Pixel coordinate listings
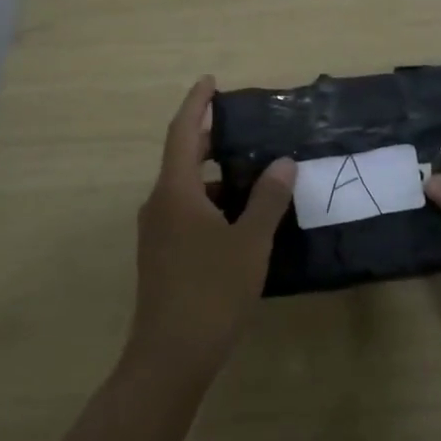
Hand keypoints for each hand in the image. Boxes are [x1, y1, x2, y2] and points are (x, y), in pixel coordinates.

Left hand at [125, 77, 294, 386]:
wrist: (169, 358)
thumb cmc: (211, 292)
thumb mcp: (249, 242)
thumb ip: (267, 199)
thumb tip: (283, 163)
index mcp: (175, 191)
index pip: (183, 132)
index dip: (197, 104)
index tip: (211, 81)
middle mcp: (159, 203)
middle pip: (182, 156)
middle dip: (209, 137)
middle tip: (242, 125)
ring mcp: (156, 232)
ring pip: (185, 187)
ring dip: (214, 173)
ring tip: (251, 171)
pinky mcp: (161, 255)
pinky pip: (185, 211)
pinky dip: (210, 201)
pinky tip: (239, 217)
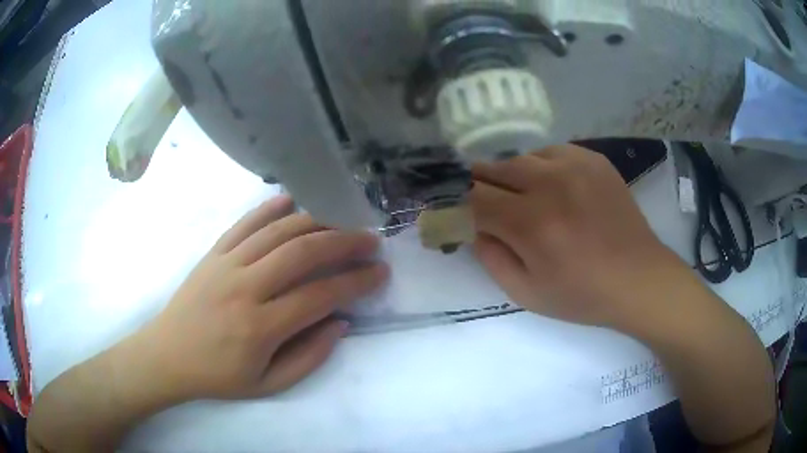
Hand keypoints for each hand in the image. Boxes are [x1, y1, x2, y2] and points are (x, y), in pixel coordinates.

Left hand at [130, 195, 387, 400]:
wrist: (168, 355)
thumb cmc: (218, 376)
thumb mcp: (268, 384)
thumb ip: (308, 357)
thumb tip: (340, 323)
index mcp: (259, 327)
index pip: (319, 296)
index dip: (355, 282)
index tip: (379, 272)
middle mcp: (245, 288)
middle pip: (302, 253)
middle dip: (343, 243)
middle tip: (370, 240)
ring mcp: (226, 264)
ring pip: (277, 232)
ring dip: (316, 221)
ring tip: (343, 219)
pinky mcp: (213, 253)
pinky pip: (245, 223)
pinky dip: (270, 208)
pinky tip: (292, 200)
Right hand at [470, 144, 685, 330]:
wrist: (638, 278)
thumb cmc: (582, 295)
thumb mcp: (526, 294)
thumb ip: (490, 258)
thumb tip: (474, 227)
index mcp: (531, 223)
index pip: (474, 197)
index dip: (458, 203)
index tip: (457, 212)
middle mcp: (550, 184)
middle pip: (494, 169)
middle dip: (480, 185)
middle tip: (485, 202)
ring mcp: (575, 166)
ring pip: (522, 158)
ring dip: (512, 177)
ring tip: (521, 197)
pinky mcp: (594, 160)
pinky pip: (552, 152)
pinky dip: (541, 167)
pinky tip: (551, 187)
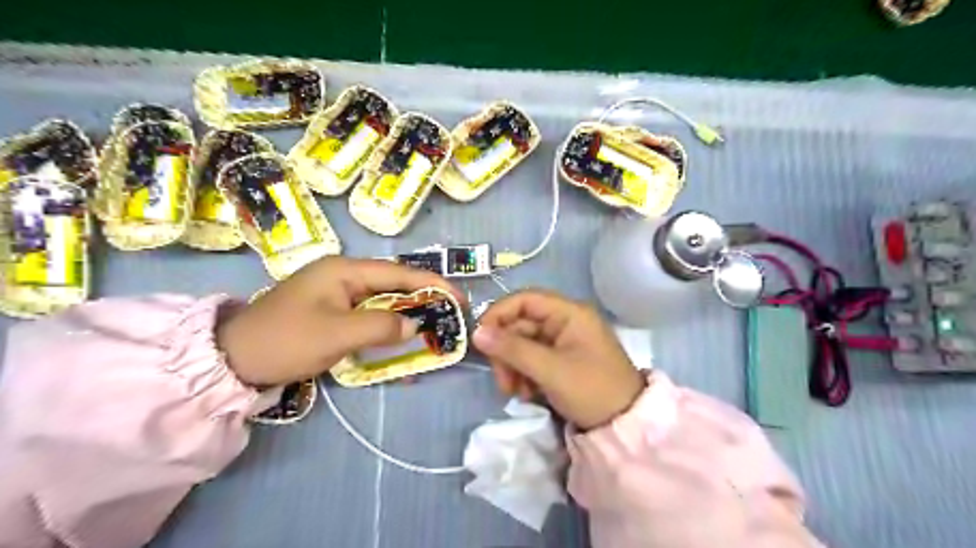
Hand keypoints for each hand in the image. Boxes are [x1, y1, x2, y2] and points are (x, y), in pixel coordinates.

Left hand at [219, 257, 462, 384]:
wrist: (233, 359)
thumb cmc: (286, 340)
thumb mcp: (336, 334)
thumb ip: (380, 326)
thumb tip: (414, 326)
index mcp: (345, 270)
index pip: (400, 273)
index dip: (433, 284)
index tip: (459, 299)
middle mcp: (344, 275)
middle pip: (394, 284)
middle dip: (423, 299)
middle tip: (450, 316)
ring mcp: (337, 293)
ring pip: (383, 300)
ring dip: (407, 314)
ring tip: (433, 327)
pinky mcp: (332, 312)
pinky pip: (369, 315)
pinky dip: (387, 327)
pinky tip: (400, 340)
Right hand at [475, 288, 646, 429]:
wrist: (626, 424)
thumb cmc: (592, 390)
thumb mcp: (550, 370)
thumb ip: (513, 349)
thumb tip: (476, 332)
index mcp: (569, 313)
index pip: (524, 300)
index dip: (499, 314)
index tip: (481, 338)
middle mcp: (565, 321)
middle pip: (521, 325)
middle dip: (506, 352)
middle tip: (503, 381)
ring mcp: (563, 341)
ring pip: (523, 344)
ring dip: (513, 367)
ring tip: (516, 392)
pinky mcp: (562, 360)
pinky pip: (533, 359)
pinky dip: (524, 374)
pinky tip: (527, 394)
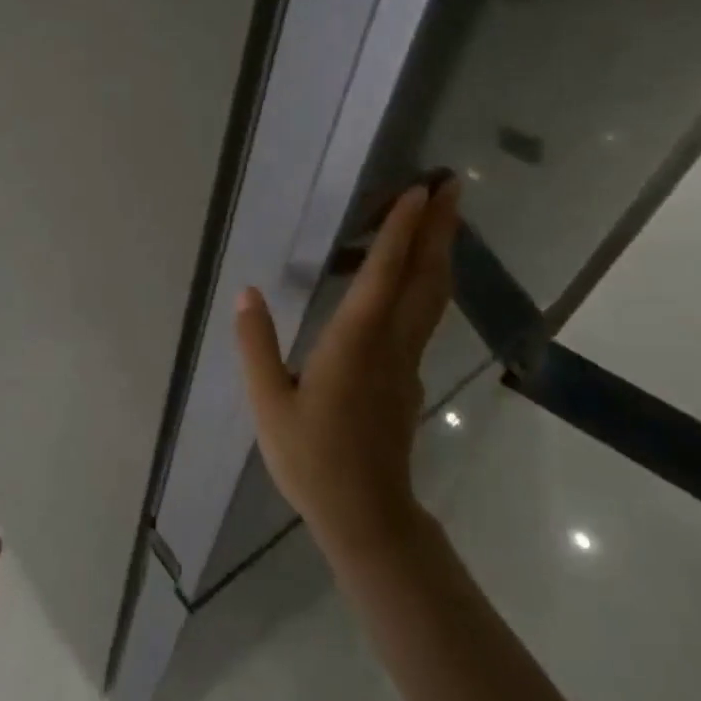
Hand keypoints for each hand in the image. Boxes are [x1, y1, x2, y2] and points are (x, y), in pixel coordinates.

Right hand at [237, 177, 459, 559]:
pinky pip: (423, 316)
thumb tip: (247, 294)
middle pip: (425, 275)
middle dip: (441, 227)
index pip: (384, 274)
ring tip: (443, 216)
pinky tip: (411, 277)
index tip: (419, 192)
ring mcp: (407, 361)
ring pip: (432, 295)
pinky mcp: (410, 377)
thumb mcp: (269, 403)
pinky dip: (425, 282)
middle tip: (452, 184)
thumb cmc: (313, 459)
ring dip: (441, 250)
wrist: (368, 517)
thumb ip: (256, 345)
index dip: (402, 230)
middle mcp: (391, 343)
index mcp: (355, 342)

Task to complete - An exact retyping of the entries, without images, is the required answer.

Result of this task -
Hand keypoints for each hand in the image. Boxes are [x1, y1, x2, y2] and points are (x, y), in pixel coordinates.

Left hand at [125, 77, 294, 386]:
wrist: (169, 358)
thumb cmc: (211, 292)
thumb mcp: (249, 242)
thumb ip: (267, 199)
thumb tip: (283, 163)
index mcp: (175, 191)
index pip: (183, 132)
index dip: (197, 104)
index tip: (211, 81)
middle mcp: (159, 203)
middle pip: (182, 156)
middle dip: (209, 137)
middle tip: (242, 125)
ring mcp: (156, 232)
ring pip: (185, 187)
ring dip: (214, 173)
ring tip: (251, 171)
pinky mcp: (161, 255)
pinky pip: (185, 211)
pinky dip: (210, 201)
pinky tip: (239, 217)
Hand keypoints for each hand in the image. Boxes are [x1, y1, x2, y2] and points are (x, y), in pixel coordinates.

Left hand at [130, 195, 387, 400]:
wrist: (168, 355)
thumb cmc: (218, 376)
thumb mcp: (268, 384)
thumb ip: (308, 357)
thumb tip: (340, 323)
index mcp: (259, 327)
index pip: (319, 296)
index dip: (355, 282)
index tip: (379, 272)
middle mcp: (245, 288)
middle pip: (302, 253)
middle dip: (343, 243)
middle tip: (370, 240)
ring mcp: (226, 264)
ring pip: (277, 232)
ring dip: (316, 221)
ring tip: (343, 219)
pinky mcp: (213, 253)
pinky pip: (245, 223)
pinky dip: (270, 208)
pinky tip: (292, 200)
Right hand at [470, 144, 685, 330]:
wrist: (638, 278)
thumb cmc: (582, 295)
thumb mcp: (526, 294)
thumb ip: (490, 258)
thumb tip: (474, 227)
index mcp: (531, 223)
index pip: (474, 197)
index dip: (458, 203)
index tip: (457, 212)
middle mcp: (550, 184)
middle pip: (494, 169)
middle dip: (480, 185)
middle tip: (485, 202)
ring mcp: (575, 166)
ring pip: (522, 158)
ring dip: (512, 177)
ring tip: (521, 197)
pinky mcp: (594, 160)
pinky pip: (552, 152)
pinky dip: (541, 167)
pinky tip: (551, 187)
Hand keypoints for each hand in the image. Boxes are [x1, y1, x2, y2] and points are (x, y), in pixel coordinates.

Left hand at [219, 257, 462, 384]:
wrist: (233, 359)
thumb cmc: (286, 340)
thumb mcp: (336, 334)
thumb ip: (380, 326)
thumb tip: (414, 326)
index mcp: (345, 270)
index pip: (400, 273)
index dip: (433, 284)
index tip: (459, 299)
middle mcp: (344, 275)
middle pip: (394, 284)
middle dip: (423, 299)
middle tip: (450, 316)
ring mcp: (337, 293)
ring pip: (383, 300)
ring dip: (407, 314)
ring tip: (433, 327)
pinky mcp: (332, 312)
pinky pip: (369, 315)
pinky dip: (387, 327)
pinky tip: (400, 340)
Right hand at [475, 288, 646, 429]:
wrist: (626, 424)
thumb cmc: (592, 390)
thumb mcp: (550, 370)
thumb ip: (513, 349)
thumb tip: (476, 332)
index mcp: (569, 313)
index pip: (524, 300)
index dip: (499, 314)
index tip: (481, 338)
middle mcp: (565, 321)
middle pip: (521, 325)
middle dip: (506, 352)
middle tip: (503, 381)
ring mcp: (563, 341)
ring pip: (523, 344)
ring dip: (513, 367)
ring tip: (516, 392)
pinky mcp: (562, 360)
pinky pip: (533, 359)
pinky dip: (524, 374)
pinky tip: (527, 394)
Hand keypoints for each hand in the image. Boxes are [x1, y1, x2, y2] and points are (x, y), in pixel coordinates.

Right hand at [237, 177, 459, 559]:
pinky pip: (423, 316)
thumb tip: (247, 294)
middle pip: (425, 275)
middle dip: (441, 227)
index pip: (384, 274)
ring tip: (443, 216)
pinky tip: (411, 277)
index tip: (419, 192)
ring mcp: (407, 361)
ring pip: (432, 295)
pinky mcp: (410, 377)
thumb mcp: (269, 403)
pinky dip: (425, 282)
middle tip: (452, 184)
thumb cmc: (313, 459)
ring dip: (441, 250)
wrist: (368, 517)
thumb ip: (256, 345)
index dip: (402, 230)
middle mcp: (391, 343)
index mcp: (355, 342)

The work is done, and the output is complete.